Even if you do end up picking JPM and hate it, you'll still get your foot in the door at GS for full time interviews.

 

When companies need debt financing (for LBOs, acquisitions, dividend recaps, etc.), they can take out loans or bonds. If the company has bad credit (like Ford), its loans are called "leveraged," and its bonds are euphemistically termed "high-yield." The term leveraged finance refers to both of these products. (If the company is a good credit, its loans are "investment-grade.")

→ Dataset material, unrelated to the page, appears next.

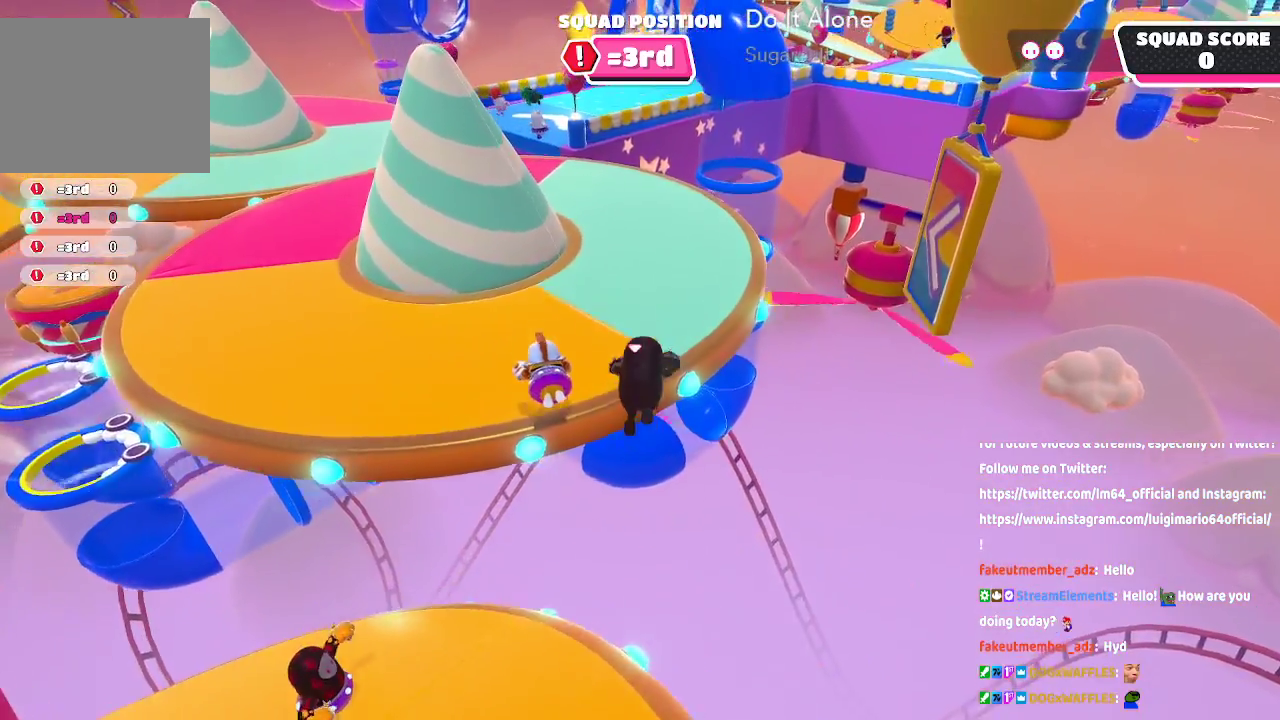
{"dt_ms": 1000, "buttons": [], "left_stick": "up", "right_stick": "center", "button_events": []}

At JPM, there's a group called Syndicated and Leveraged Finance (SLF, as GameTheory mentioned) that originates, structures, and distributes syndicated loans (both leveraged and investment-grade) and high-yield bonds. SLF itself occupies an entire floor and is divided into multiple subgroups, usually by industry:

  • General Industries (mostly consumer, healthcare, and retail)
  • Tech Media Telecom
  • Sponsors (PE-driven deals and, for some reason, transportation)
  • Mid-Corporate (regional, legacy Bank One but often covers names with market caps in the billions)
  • High-grade (huge investment-grade deals only)

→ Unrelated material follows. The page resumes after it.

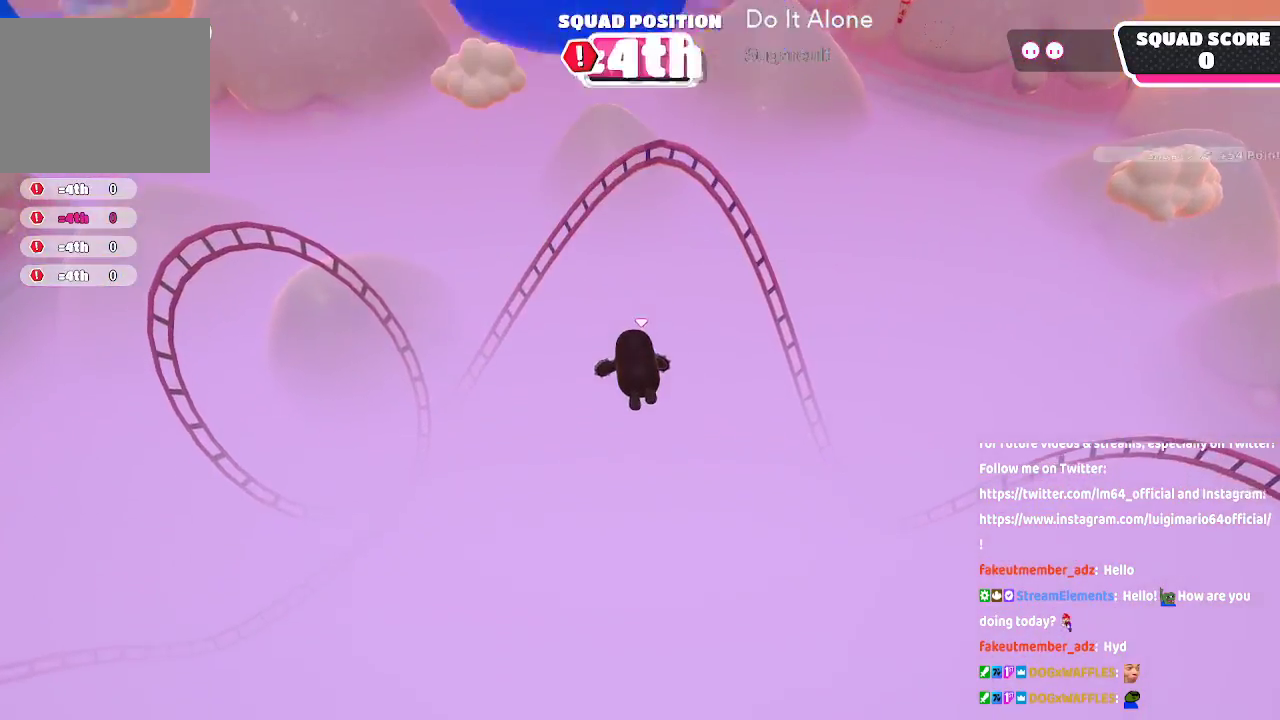
{"dt_ms": 1000, "buttons": [], "left_stick": "up", "right_stick": "center", "button_events": []}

The Sponsors subgroup is not the only group working on sponsor-driven transactions (GI, TMT, and Mid-Corp all get their fair share of LBOs), but often in the other groups you'll have to work on refinancings and less exciting transactions, and exit placement can be harder because you don't get as much experience with complex deals (though PE departures are still possible and common).

On Goldman Sachs -- they're not a leader in leveraged finance by any stretch (even if they were named LevFin house of the year by IFR), but they do very well for a bank with no balance sheet, especially with more complicated sponsor deals. GameTheory's advice is solid.

 

By working there. I'm not sure how the intern placement process works, though -- it might be random from when I hear?

 

JPM has a CCM (Client Credit Management) division, where they manage the credit needs of their clients from M&A and the corporate bank. Does Lev Fin fall under CCM for JPM's case, or is Lev Fin completely different? I know that within CCM they have a sponsors team that is pretty strong. Are we talking about the same thing?